As if to back up his word, he continued to stick by her side. From the doctor's office, to the room they assigned her. They were keeping her for the night, and he didn't leave her once. Which was against the rules, but she wasn't going to complain.

In the morning, they let her go home. There wasn't anything else they could do for her, save give her painkillers and schedule a follow up appointment so they could keep an eye on her while she healed.

It was slow going, but she did heal. The pain in her arms faded, although the pain in her ears never would. Tinnitus was permanent, she would hear that ringing for the rest of her life.

Her friends paid close attention to her in the following weeks. Blackquill fussed over her like a mother bird, Apollo walked her through several pep talks, Trucy discussed her magic tricks with her. When everyone else was gone, Phoenix made it a point to be there. Athena wasn't left alone in the house for more than a few minutes at a time.

She practiced trying to tell people apart with Phoenix and Trucy. They both wore blue, so she had to find other ways to differentiate between the two of them.

Trucy wore a hat, for one. Phoenix had a gold badge on his chest. So one was slightly more blue than the other. It was a start.

The other challenge was having to learn to rely on her eyesight after a lifetime of perceiving the world through her hearing. At this point, she couldn't walk through her own house without running into things, managed to break a picture frame off the wall from bumping into it.
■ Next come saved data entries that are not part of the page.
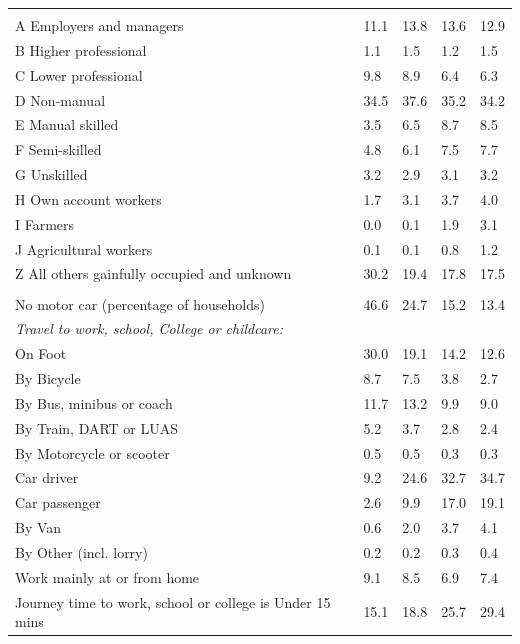 \documentclass{article}
\begin{document}
\begin{table}[h]
\begin{tabular}{KTTTT}
\hline
    \\ 
    \hline
A Employers and managers & 11.1& 13.8& 13.6& 12.9\\
B Higher professional & 1.1& 1.5& 1.2& 1.5\\
C Lower professional & 9.8& 8.9& 6.4& 6.3\\
D Non-manual & 34.5& 37.6& 35.2& 34.2\\
E Manual skilled & 3.5& 6.5& 8.7& 8.5\\
F Semi-skilled & 4.8& 6.1& 7.5& 7.7\\
G Unskilled & 3.2& 2.9& 3.1& 3.2\\
H Own account workers & 1.7& 3.1& 3.7& 4.0\\
I Farmers & 0.0& 0.1& 1.9& 3.1\\
J Agricultural workers & 0.1& 0.1& 0.8& 1.2\\
Z All others gainfully occupied and unknown & 30.2& 19.4& 17.8& 17.5\\
\hline
{}\hline
    \\ 
    \hline
No motor car (percentage of households) & 46.6& 24.7& 15.2& 
13.4\\
    \hline 
\emph{Travel to work, school, College or childcare:} & & & \\
\quad On Foot & 30.0& 19.1& 14.2& 12.6\\ 
\quad By Bicycle & 8.7& 7.5& 3.8& 2.7\\ 
\quad By Bus, minibus or coach & 11.7& 13.2&  9.9&  9.0\\
\quad By Train, DART or LUAS & 5.2& 3.7& 2.8& 2.4\\
\quad By Motorcycle or scooter & 0.5& 0.5& 0.3& 0.3\\
\quad Car driver &  9.2 & 24.6& 32.7& 34.7\\
\quad Car passenger &  2.6&  9.9& 17.0& 19.1\\
\quad By Van & 0.6& 2.0& 3.7& 4.1\\
\quad By Other (incl. lorry) & 0.2& 0.2& 0.3& 0.4\\
    \hline
Work mainly at or from home & 9.1& 8.5& 6.9& 7.4\\
Journey time to work, school or college is Under 15 mins & 15.1& 18.8& 25.7& 29.4\\

\end{tabular}
\end{table}
\end{document}
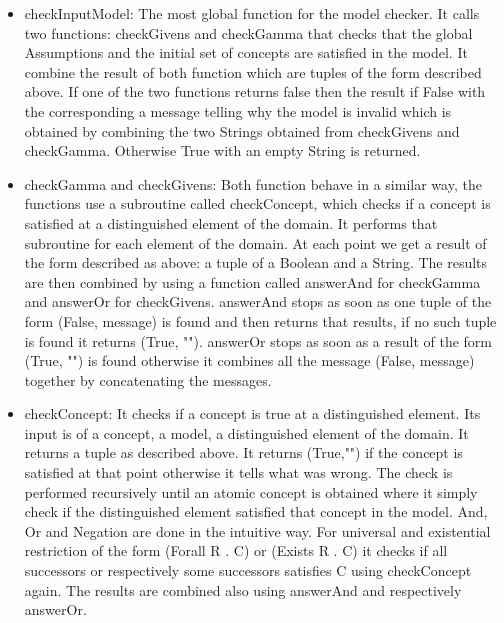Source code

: \begin{itemize}
\item checkInputModel: The most global function for the model checker.
   It calls two functions: checkGivens and checkGamma that checks that
   the global Assumptions and the initial set of concepts are satisfied
   in the model. It combine the result of both function which are tuples of
   the form described above. If one of the two functions returns false then
   the result if False with the corresponding a message telling why
   the model is invalid which is obtained by combining the two Strings
   obtained from checkGivens and checkGamma. Otherwise True with
   an empty String is returned.

\item checkGamma and checkGivens: Both function behave in a similar way,
   the functions use a subroutine called checkConcept, which checks if a concept is
   satisfied at a distinguished element of the domain. It performs that subroutine
   for each element of the domain. At each point we get a result of the form
   described as above: a tuple of a Boolean and a String. The results are
   then combined by using a function called answerAnd for checkGamma
   and answerOr for checkGivens. answerAnd stops as soon as one tuple
   of the form (False, message) is found and then returns that results, if no such
   tuple is found it returns (True, ""). answerOr stops as soon as a result of
   the form (True, "") is found otherwise it combines all the message (False, message)
   together by concatenating the messages.

\item checkConcept: It checks if a concept is true at a distinguished element. Its input is of a
   concept, a model, a distinguished element of the domain. It returns a tuple as described
   above. It returns (True,"") if the concept is satisfied at that point otherwise it tells what
   was wrong. The check is performed recursively until an atomic concept is obtained where it
   simply check if the distinguished element satisfied that concept in the model. And, Or and Negation
   are done in the intuitive way. For universal and existential restriction of the form (Forall R . C) or
   (Exists R . C) it checks if all successors or respectively some successors satisfies C using checkConcept again.
   The results are combined also using answerAnd and respectively answerOr.
\end{itemize}

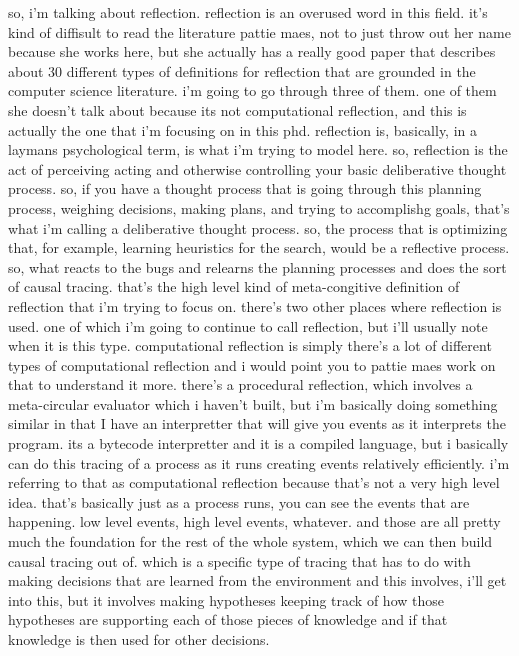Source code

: so, i'm talking about reflection.
reflection is an overused word in this field.
it's kind of diffisult to read the literature
pattie maes, not to just throw out her name because she works here, but she actually has a really good paper that describes about 30 different types of definitions for reflection that are grounded in the computer science literature.
i'm going to go through three of them.
one of them she doesn't talk about because its not computational reflection, and this is actually the one that i'm focusing on in this phd.
reflection is, basically, in a laymans psychological term, is what i'm trying to model here.
so, reflection is the act of perceiving acting and otherwise controlling your basic deliberative thought process.
so, if you have a thought process that is going through this planning process, weighing decisions, making plans, and trying to accomplishg goals, that's what i'm calling a deliberative thought process.
so, the process that is optimizing that, for example, learning heuristics for the search, would be a reflective process.
so, what reacts to the bugs and relearns the planning processes and does the sort of causal tracing.
that's the high level kind of meta-congitive definition of reflection that i'm trying to focus on.
there's two other places where reflection is used.
one of which i'm going to continue to call reflection, but i'll usually note when it is this type.
computational reflection is simply there's a lot of different types of computational reflection and i would point you to pattie maes work on that to understand it more.
there's a procedural reflection, which involves a meta-circular evaluator which i haven't built, but i'm basically doing something similar in that I have an interpretter that will give you events as it interprets the program.
its a bytecode interpretter and it is a compiled language, but i basically can do this tracing of a process as it runs creating events relatively efficiently.
i'm referring to that as computational reflection because that's not a very high level idea.
that's basically just as a process runs, you can see the events that are happening.  low level events, high level events, whatever.
and those are all pretty much the foundation for the rest of the whole system, which we can then build causal tracing out of.
which is a specific type of tracing that has to do with making decisions that are learned from the environment
and this involves, i'll get into this, but it involves making hypotheses keeping track of how those hypotheses are supporting each of those pieces of knowledge and if that knowledge is then used for other decisions.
Learning sign language was going to be tough, because of this. Not for a lack of trying, her boss brought her several books from the library, and she was studying them often. It wasn't that she wasn't getting the gestures, it was trying to translate them when other people used them. Her friends were learning sign right beside her, but she could only understand what they were trying to say when they were signing right in front of her face.

It was frustrating. They tried to tell her it was okay to take a while, but it was frustrating never the less.

Phoenix promised her that he wouldn't replace her. Her job would be there when she was ready to return to it. And even if she couldn't get back to the courtroom, she'd always have a place in the agency.

She wasn't going to take that for an answer. Athena still wanted to be a lawyer, and she was going to give it everything she had. She'd learn sign language, get an interpreter, and go back to taking trials. She was going to give it her all, as she'd always done.

Her boss was right. She wasn't alone, and she could get through this.